If that is the purpose of his arrival, I will accept it with grace and I will listen to his oath of absorbency to me. I made a mistake for not telling the truth from the start. So if Utari comes here to blame me, I will accept and listen to all the insults from her.
For a few minutes we both stared at each other. None of us spoke. I kept quiet because I didn't know what to talk to her about. Explain also do not know where to start. That's why I can only be silent, actually more precisely I am preparing my heart to receive the outpouring of anger Utari.
But instead of scolding me, I see my back moving up and down while crying. Utari cried until something in front of me without saying a word.
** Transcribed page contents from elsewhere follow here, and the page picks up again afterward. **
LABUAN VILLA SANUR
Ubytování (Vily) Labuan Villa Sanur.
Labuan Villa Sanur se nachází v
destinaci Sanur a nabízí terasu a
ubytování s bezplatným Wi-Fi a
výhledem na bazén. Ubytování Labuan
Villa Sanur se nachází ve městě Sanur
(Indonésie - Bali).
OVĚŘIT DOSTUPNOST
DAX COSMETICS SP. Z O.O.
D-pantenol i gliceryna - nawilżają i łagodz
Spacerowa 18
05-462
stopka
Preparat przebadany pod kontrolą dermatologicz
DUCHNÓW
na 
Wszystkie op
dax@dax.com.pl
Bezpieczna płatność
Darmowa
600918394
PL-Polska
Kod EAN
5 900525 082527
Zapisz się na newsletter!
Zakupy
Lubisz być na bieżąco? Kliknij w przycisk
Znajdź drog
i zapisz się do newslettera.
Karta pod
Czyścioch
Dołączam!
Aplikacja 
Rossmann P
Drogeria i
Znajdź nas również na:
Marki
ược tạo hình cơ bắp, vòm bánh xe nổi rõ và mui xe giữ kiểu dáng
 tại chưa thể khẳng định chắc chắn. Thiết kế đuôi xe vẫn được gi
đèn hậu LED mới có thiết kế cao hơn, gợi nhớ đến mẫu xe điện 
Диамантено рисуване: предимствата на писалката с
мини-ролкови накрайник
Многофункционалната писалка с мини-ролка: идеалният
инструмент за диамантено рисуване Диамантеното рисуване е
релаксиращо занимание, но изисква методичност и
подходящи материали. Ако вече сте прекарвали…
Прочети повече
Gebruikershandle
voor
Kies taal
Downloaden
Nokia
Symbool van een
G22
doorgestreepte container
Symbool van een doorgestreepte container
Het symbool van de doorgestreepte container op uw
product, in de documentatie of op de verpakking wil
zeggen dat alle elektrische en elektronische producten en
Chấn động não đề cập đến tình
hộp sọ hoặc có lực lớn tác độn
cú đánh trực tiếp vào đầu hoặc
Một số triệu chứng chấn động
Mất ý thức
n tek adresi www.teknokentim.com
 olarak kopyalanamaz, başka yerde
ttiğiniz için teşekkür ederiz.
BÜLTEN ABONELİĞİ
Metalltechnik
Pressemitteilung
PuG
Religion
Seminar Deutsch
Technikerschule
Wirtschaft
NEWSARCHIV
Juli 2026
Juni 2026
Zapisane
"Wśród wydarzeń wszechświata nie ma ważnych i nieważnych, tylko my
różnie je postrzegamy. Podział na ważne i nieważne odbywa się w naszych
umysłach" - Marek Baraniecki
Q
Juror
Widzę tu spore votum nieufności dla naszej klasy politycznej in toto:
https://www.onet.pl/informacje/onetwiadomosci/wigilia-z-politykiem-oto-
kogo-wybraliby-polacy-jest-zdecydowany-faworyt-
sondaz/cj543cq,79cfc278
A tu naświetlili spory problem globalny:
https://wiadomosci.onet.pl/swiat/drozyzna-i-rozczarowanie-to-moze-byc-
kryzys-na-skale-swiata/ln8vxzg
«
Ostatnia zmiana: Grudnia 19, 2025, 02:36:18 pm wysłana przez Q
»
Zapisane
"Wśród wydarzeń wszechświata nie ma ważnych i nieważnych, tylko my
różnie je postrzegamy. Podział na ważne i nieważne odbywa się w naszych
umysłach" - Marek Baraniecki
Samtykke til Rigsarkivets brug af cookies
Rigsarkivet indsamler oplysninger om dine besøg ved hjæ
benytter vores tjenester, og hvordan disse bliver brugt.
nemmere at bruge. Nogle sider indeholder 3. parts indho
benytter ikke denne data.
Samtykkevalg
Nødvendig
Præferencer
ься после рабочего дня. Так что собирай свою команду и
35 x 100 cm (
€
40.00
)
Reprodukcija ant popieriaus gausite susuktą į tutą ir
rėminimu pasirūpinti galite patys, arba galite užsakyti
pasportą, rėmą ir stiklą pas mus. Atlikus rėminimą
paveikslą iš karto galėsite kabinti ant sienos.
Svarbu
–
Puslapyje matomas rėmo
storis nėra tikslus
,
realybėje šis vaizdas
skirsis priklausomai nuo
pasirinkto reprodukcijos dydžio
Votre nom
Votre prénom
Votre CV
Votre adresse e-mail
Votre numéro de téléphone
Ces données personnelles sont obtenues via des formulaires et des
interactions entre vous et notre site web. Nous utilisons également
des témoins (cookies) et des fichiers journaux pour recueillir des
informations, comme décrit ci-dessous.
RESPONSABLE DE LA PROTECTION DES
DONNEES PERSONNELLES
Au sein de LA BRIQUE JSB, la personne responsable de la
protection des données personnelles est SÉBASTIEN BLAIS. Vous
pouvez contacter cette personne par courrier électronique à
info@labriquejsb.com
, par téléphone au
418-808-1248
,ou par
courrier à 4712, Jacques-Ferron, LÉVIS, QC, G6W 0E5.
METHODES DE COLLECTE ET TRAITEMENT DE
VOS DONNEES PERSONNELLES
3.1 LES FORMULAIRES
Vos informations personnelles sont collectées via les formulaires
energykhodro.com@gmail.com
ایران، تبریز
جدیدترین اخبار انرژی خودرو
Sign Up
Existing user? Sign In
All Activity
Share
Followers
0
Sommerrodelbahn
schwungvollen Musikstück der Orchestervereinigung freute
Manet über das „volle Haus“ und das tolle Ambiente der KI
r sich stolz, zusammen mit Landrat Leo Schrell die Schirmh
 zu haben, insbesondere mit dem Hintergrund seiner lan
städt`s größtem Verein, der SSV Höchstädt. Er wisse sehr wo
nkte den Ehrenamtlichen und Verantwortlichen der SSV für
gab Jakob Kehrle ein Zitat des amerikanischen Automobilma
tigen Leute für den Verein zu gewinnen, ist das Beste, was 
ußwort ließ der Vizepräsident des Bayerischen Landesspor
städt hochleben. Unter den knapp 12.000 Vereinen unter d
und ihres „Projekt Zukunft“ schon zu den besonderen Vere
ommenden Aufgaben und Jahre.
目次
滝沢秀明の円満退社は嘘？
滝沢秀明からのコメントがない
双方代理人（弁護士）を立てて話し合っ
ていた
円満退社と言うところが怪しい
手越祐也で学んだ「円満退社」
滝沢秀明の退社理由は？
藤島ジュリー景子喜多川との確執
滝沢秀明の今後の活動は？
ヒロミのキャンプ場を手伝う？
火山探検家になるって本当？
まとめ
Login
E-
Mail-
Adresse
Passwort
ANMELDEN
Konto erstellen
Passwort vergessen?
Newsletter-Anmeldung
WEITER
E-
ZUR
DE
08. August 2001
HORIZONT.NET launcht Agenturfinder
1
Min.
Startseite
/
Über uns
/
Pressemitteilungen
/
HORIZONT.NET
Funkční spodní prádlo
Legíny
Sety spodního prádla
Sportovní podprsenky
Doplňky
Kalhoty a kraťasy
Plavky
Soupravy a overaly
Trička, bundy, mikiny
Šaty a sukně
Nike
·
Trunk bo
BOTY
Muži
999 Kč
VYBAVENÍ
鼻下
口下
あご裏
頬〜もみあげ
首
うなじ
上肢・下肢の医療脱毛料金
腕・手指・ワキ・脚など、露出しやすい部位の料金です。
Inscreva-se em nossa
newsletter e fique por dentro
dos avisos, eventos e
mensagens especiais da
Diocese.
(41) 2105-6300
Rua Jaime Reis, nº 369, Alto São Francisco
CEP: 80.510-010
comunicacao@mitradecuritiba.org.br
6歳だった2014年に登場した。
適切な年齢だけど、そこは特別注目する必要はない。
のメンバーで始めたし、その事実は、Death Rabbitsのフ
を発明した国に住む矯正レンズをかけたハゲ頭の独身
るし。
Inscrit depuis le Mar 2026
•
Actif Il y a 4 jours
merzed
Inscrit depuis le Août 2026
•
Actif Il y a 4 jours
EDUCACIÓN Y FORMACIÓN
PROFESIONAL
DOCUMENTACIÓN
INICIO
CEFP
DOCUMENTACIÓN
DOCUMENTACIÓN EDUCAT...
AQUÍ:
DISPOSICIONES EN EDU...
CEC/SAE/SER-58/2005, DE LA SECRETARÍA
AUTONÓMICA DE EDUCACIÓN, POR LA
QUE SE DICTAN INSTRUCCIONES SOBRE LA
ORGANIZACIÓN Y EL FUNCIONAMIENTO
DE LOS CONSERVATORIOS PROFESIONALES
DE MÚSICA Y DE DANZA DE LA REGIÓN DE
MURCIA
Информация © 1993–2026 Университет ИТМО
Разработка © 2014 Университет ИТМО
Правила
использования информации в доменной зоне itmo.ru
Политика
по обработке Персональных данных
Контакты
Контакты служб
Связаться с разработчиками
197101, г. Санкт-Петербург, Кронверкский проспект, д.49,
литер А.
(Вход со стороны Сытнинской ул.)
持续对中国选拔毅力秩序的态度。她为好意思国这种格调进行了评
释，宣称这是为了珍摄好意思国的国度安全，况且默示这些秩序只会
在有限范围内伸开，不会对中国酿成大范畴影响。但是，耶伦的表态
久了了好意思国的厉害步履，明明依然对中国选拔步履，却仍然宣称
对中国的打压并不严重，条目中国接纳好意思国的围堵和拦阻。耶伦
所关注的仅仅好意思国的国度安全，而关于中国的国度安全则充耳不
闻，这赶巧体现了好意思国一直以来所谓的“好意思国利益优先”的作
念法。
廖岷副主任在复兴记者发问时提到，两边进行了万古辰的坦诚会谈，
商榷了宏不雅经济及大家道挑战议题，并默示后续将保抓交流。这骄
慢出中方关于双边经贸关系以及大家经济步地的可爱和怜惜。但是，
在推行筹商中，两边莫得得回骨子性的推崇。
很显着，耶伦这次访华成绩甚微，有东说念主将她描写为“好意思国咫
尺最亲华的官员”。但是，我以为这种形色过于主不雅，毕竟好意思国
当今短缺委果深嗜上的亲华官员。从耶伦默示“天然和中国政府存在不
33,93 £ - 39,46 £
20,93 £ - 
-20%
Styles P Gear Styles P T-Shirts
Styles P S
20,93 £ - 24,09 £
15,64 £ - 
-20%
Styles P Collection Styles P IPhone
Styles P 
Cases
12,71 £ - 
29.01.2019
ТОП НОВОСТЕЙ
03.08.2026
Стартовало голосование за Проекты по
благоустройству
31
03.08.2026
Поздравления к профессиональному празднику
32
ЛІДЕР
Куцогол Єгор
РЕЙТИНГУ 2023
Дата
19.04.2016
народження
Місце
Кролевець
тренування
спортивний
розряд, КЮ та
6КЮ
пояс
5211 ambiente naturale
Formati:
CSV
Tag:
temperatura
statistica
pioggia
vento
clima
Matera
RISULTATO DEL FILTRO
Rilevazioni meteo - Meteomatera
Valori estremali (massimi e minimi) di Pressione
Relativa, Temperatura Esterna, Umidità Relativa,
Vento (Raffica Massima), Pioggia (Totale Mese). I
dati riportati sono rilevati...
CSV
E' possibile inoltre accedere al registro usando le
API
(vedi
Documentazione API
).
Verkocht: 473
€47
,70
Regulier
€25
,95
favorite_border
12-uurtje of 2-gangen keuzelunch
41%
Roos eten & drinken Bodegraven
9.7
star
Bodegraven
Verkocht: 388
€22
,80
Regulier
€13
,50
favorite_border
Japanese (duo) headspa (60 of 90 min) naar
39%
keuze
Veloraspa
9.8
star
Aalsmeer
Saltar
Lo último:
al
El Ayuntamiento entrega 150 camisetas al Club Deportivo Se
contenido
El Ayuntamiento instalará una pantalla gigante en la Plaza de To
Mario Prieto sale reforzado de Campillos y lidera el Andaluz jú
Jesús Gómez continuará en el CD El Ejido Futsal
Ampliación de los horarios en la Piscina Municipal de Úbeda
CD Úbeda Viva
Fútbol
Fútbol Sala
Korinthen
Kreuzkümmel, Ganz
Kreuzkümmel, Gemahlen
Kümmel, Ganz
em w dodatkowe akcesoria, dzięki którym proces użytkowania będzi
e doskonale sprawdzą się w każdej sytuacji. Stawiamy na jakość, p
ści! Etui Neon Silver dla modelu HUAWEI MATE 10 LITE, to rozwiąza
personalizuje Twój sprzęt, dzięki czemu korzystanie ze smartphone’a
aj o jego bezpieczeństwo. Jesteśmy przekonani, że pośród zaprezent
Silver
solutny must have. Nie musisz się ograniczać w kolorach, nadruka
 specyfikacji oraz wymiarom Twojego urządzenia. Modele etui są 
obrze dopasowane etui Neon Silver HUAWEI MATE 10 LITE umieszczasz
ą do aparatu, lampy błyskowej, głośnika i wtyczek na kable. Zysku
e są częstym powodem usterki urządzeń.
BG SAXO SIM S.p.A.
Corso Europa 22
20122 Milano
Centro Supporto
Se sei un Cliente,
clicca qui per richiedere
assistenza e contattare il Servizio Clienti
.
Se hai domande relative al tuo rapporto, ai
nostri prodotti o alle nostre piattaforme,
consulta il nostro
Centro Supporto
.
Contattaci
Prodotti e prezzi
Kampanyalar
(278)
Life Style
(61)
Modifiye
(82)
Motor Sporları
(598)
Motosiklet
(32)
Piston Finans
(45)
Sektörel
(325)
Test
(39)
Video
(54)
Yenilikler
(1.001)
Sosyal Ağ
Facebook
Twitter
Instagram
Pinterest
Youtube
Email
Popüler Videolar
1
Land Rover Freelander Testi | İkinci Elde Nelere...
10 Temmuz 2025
I still stood straight in front of her, wanting to hug Utari whom I considered my best friend, but I was afraid that Utari would get angry if I held her.
Maybe now Utari no longer considers me as a friend, but a woman whom she hated so much. Because I'm the cause of all the chaos that's going on. I don't know how it goes with Yoga, I hope their marriage will continue. Utari was disappointed in Yoga.
I used to wish their marriage to be annulled, because I felt sorry for Utari who had been lied to by Yoga and her family. But now Yoga has been honest and told everything, making my expectations different. Now I hope Utari can accept the lack of Yoga, because I know how much she loves Yoga. I hope she can be happy and stay married to the person she loves so much.